While countries still exist, the regulation issue stays important. After the recent FTX fiasco, the question of security arose again. Regulating Web3 is like walking on thin ice: it’s important not to let scammers in while also keeping the space decentralized. That’s why half of the conference discussions were dedicated to this dilemma. On the other hand, the question wasn’t definitively answered, as different people had various opinions on how to do it properly. I’d like to highlight a few interesting thoughts shared at the conference.

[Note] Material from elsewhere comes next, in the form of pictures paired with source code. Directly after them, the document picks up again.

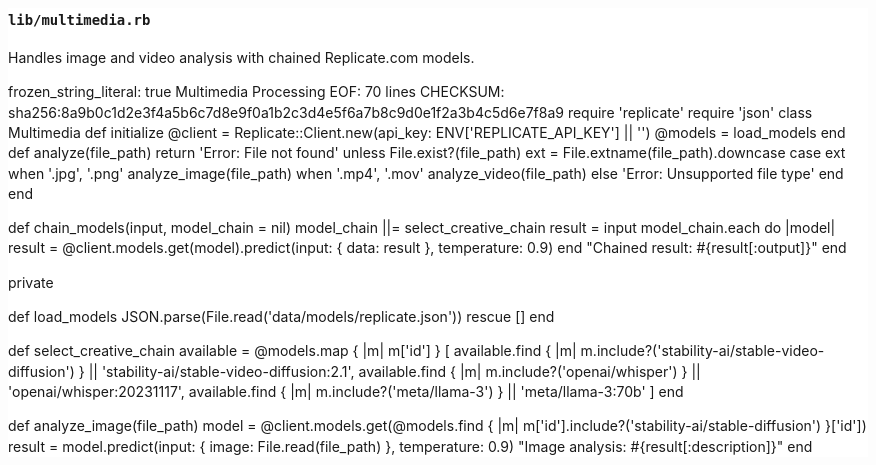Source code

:### `lib/multimedia.rb`

Handles image and video analysis with chained Replicate.com models.

frozen_string_literal: true
Multimedia Processing
EOF: 70 lines
CHECKSUM: sha256:8a9b0c1d2e3f4a5b6c7d8e9f0a1b2c3d4e5f6a7b8c9d0e1f2a3b4c5d6e7f8a9
   require 'replicate'   require 'json'
   class Multimedia     def initialize       @client = Replicate::Client.new(api_key: ENV['REPLICATE_API_KEY'] || '')       @models = load_models     end
 def analyze(file_path)
   return 'Error: File not found' unless File.exist?(file_path)
   ext = File.extname(file_path).downcase
   case ext
   when '.jpg', '.png'
     analyze_image(file_path)
   when '.mp4', '.mov'
     analyze_video(file_path)
   else
     'Error: Unsupported file type'
   end
 end

 def chain_models(input, model_chain = nil)
   model_chain ||= select_creative_chain
   result = input
   model_chain.each do |model|
     result = @client.models.get(model).predict(input: { data: result }, temperature: 0.9)
   end
   "Chained result: #{result[:output]}"
 end

 private

 def load_models
   JSON.parse(File.read('data/models/replicate.json')) rescue []
 end

 def select_creative_chain
   available = @models.map { |m| m['id'] }
   [
     available.find { |m| m.include?('stability-ai/stable-video-diffusion') } || 'stability-ai/stable-video-diffusion:2.1',
     available.find { |m| m.include?('openai/whisper') } || 'openai/whisper:20231117',
     available.find { |m| m.include?('meta/llama-3') } || 'meta/llama-3:70b'
   ]
 end

 def analyze_image(file_path)
   model = @client.models.get(@models.find { |m| m['id'].include?('stability-ai/stable-diffusion') }['id'])
   result = model.predict(input: { image: File.read(file_path) }, temperature: 0.9)
   "Image analysis: #{result[:description]}"
 end
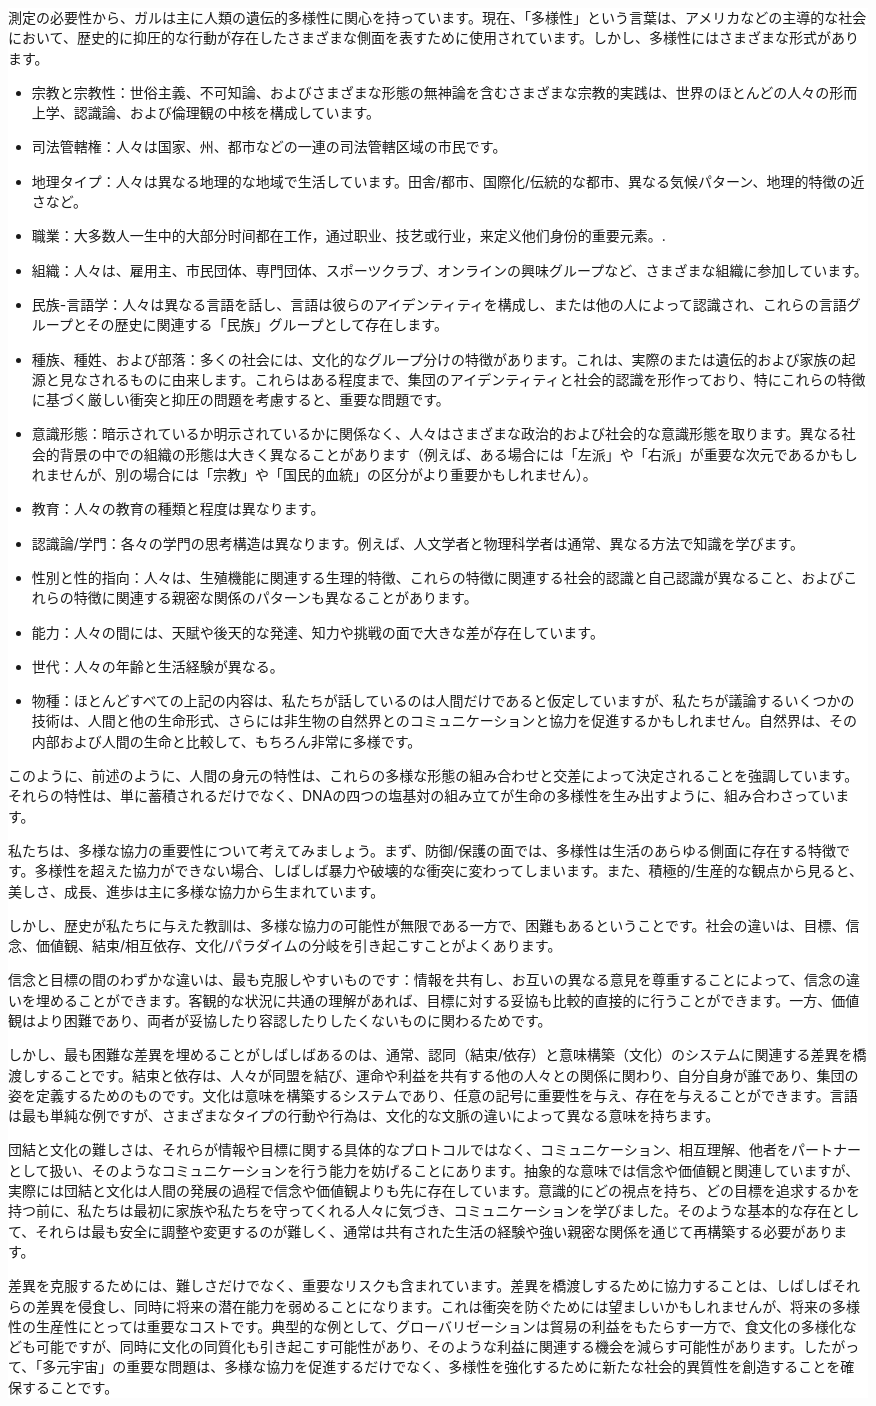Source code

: 測定の必要性から、ガルは主に人類の遺伝的多様性に関心を持っています。現在、「多様性」という言葉は、アメリカなどの主導的な社会において、歴史的に抑圧的な行動が存在したさまざまな側面を表すために使用されています。しかし、多様性にはさまざまな形式があります。

* 宗教と宗教性：世俗主義、不可知論、およびさまざまな形態の無神論を含むさまざまな宗教的実践は、世界のほとんどの人々の形而上学、認識論、および倫理観の中核を構成しています。

* 司法管轄権：人々は国家、州、都市などの一連の司法管轄区域の市民です。

* 地理タイプ：人々は異なる地理的な地域で生活しています。田舎/都市、国際化/伝統的な都市、異なる気候パターン、地理的特徴の近さなど。

* 職業：大多数人一生中的大部分时间都在工作，通过职业、技艺或行业，来定义他们身份的重要元素。.

* 組織：人々は、雇用主、市民団体、専門団体、スポーツクラブ、オンラインの興味グループなど、さまざまな組織に参加しています。

* 民族-言語学：人々は異なる言語を話し、言語は彼らのアイデンティティを構成し、または他の人によって認識され、これらの言語グループとその歴史に関連する「民族」グループとして存在します。

* 種族、種姓、および部落：多くの社会には、文化的なグループ分けの特徴があります。これは、実際のまたは遺伝的および家族の起源と見なされるものに由来します。これらはある程度まで、集団のアイデンティティと社会的認識を形作っており、特にこれらの特徴に基づく厳しい衝突と抑圧の問題を考慮すると、重要な問題です。

* 意識形態：暗示されているか明示されているかに関係なく、人々はさまざまな政治的および社会的な意識形態を取ります。異なる社会的背景の中での組織の形態は大きく異なることがあります（例えば、ある場合には「左派」や「右派」が重要な次元であるかもしれませんが、別の場合には「宗教」や「国民的血統」の区分がより重要かもしれません）。

* 教育：人々の教育の種類と程度は異なります。

* 認識論/学門：各々の学門の思考構造は異なります。例えば、人文学者と物理科学者は通常、異なる方法で知識を学びます。

* 性別と性的指向：人々は、生殖機能に関連する生理的特徴、これらの特徴に関連する社会的認識と自己認識が異なること、およびこれらの特徴に関連する親密な関係のパターンも異なることがあります。

* 能力：人々の間には、天賦や後天的な発達、知力や挑戦の面で大きな差が存在しています。

* 世代：人々の年齢と生活経験が異なる。

* 物種：ほとんどすべての上記の内容は、私たちが話しているのは人間だけであると仮定していますが、私たちが議論するいくつかの技術は、人間と他の生命形式、さらには非生物の自然界とのコミュニケーションと協力を促進するかもしれません。自然界は、その内部および人間の生命と比較して、もちろん非常に多様です。

    
このように、前述のように、人間の身元の特性は、これらの多様な形態の組み合わせと交差によって決定されることを強調しています。それらの特性は、単に蓄積されるだけでなく、DNAの四つの塩基対の組み立てが生命の多様性を生み出すように、組み合わさっています。
        
私たちは、多様な協力の重要性について考えてみましょう。まず、防御/保護の面では、多様性は生活のあらゆる側面に存在する特徴です。多様性を超えた協力ができない場合、しばしば暴力や破壊的な衝突に変わってしまいます。また、積極的/生産的な観点から見ると、美しさ、成長、進歩は主に多様な協力から生まれています。
    
しかし、歴史が私たちに与えた教訓は、多様な協力の可能性が無限である一方で、困難もあるということです。社会の違いは、目標、信念、価値観、結束/相互依存、文化/パラダイムの分岐を引き起こすことがよくあります。

信念と目標の間のわずかな違いは、最も克服しやすいものです：情報を共有し、お互いの異なる意見を尊重することによって、信念の違いを埋めることができます。客観的な状況に共通の理解があれば、目標に対する妥協も比較的直接的に行うことができます。一方、価値観はより困難であり、両者が妥協したり容認したりしたくないものに関わるためです。

しかし、最も困難な差異を埋めることがしばしばあるのは、通常、認同（結束/依存）と意味構築（文化）のシステムに関連する差異を橋渡しすることです。結束と依存は、人々が同盟を結び、運命や利益を共有する他の人々との関係に関わり、自分自身が誰であり、集団の姿を定義するためのものです。文化は意味を構築するシステムであり、任意の記号に重要性を与え、存在を与えることができます。言語は最も単純な例ですが、さまざまなタイプの行動や行為は、文化的な文脈の違いによって異なる意味を持ちます。

団結と文化の難しさは、それらが情報や目標に関する具体的なプロトコルではなく、コミュニケーション、相互理解、他者をパートナーとして扱い、そのようなコミュニケーションを行う能力を妨げることにあります。抽象的な意味では信念や価値観と関連していますが、実際には団結と文化は人間の発展の過程で信念や価値観よりも先に存在しています。意識的にどの視点を持ち、どの目標を追求するかを持つ前に、私たちは最初に家族や私たちを守ってくれる人々に気づき、コミュニケーションを学びました。そのような基本的な存在として、それらは最も安全に調整や変更するのが難しく、通常は共有された生活の経験や強い親密な関係を通じて再構築する必要があります。

差異を克服するためには、難しさだけでなく、重要なリスクも含まれています。差異を橋渡しするために協力することは、しばしばそれらの差異を侵食し、同時に将来の潜在能力を弱めることになります。これは衝突を防ぐためには望ましいかもしれませんが、将来の多様性の生産性にとっては重要なコストです。典型的な例として、グローバリゼーションは貿易の利益をもたらす一方で、食文化の多様化なども可能ですが、同時に文化の同質化も引き起こす可能性があり、そのような利益に関連する機会を減らす可能性があります。したがって、「多元宇宙」の重要な問題は、多様な協力を促進するだけでなく、多様性を強化するために新たな社会的異質性を創造することを確保することです。
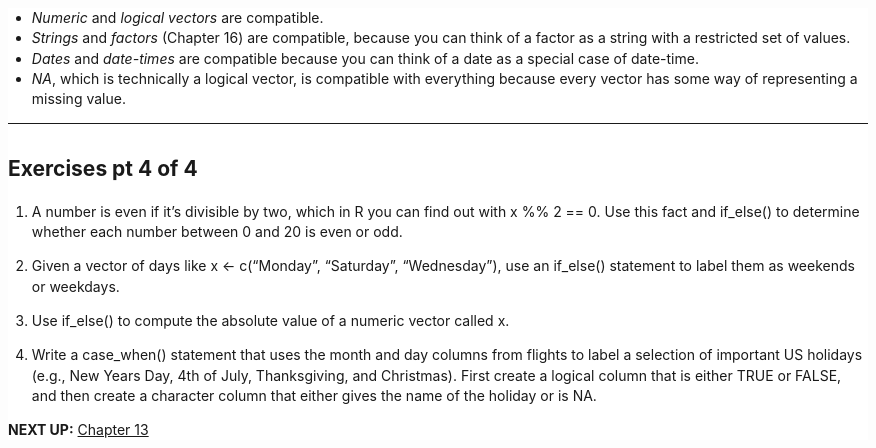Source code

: - *Numeric* and *logical vectors* are compatible.
- *Strings* and *factors* (Chapter 16) are compatible, because you can
  think of a factor as a string with a restricted set of values.
- *Dates* and *date-times* are compatible because you can think of a
  date as a special case of date-time.
- *NA*, which is technically a logical vector, is compatible with
  everything because every vector has some way of representing a missing
  value.

------------------------------------------------------------------------

## Exercises pt 4 of 4

1.  A number is even if it’s divisible by two, which in R you can find
    out with x %% 2 == 0. Use this fact and if_else() to determine
    whether each number between 0 and 20 is even or odd.

2.  Given a vector of days like x \<- c(“Monday”, “Saturday”,
    “Wednesday”), use an if_else() statement to label them as weekends
    or weekdays.

3.  Use if_else() to compute the absolute value of a numeric vector
    called x.

4.  Write a case_when() statement that uses the month and day columns
    from flights to label a selection of important US holidays (e.g.,
    New Years Day, 4th of July, Thanksgiving, and Christmas). First
    create a logical column that is either TRUE or FALSE, and then
    create a character column that either gives the name of the holiday
    or is NA.

**NEXT UP:** [Chapter
13](https://github.com/UCSC-Treehouse/Essential-skills-for-Treehouse-computational-research/blob/main/Chapter-Instructions/Chapter_13_Instructions.md)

First of all, Martin Bruncko, Binance’s Executive Vice President for Europe, expressed his opinion in this way:“Regulations cannot be good or bad. It’s like a marriage. Everything depends on both partners and how they cooperate.”
In other words, the number of regulations should be equal to the amount of need for them in the sphere. Moreover, the head of business development at Dusk.Network, Ryan King, mentioned,“Welcoming regulation is a sign of maturity.” He admitted that mass media overused the ‘Wild West’ portrayal of crypto. However, he did urge for taming of this very Wild West, as was done in the past to create the USA of today.
On the other hand, some governmental officials didn’t have such a radical stance on strict regulations. Karolis Žemaitis, the Vice-Minister of the Economy and Innovation of the Republic of Lithuania, said, “I see us as not policy makers but accelerators. We are here to accelerate the process, to help web3. But of course, at some point, we do set the rules.” He used the quote from Alice’s Adventures in Wonderland to describe his job: “...here we must run as fast as we can, just to stay in place. And if you wish to go anywhere you must run twice as fast as that.” Therefore, regulations are not only about restrictions. They need to encourage businesses to experiment while keeping people safe.
To Sum Up
The Web3: Impact the Future summit was intense and diverse. Indeed, it tried to cover various aspects of Web3 to shed light on such a futuristic topic as the metaverse. The 45 invited speakers touched on Web3 economies, CBDCs, crypto gaming, metaverse hype, fashion, regulations, cybersecurity, and more. The field is expanding exponentially. Let’s hope that the next summit will take more than one day to encompass the new peculiarities of the future we will live in quite soon.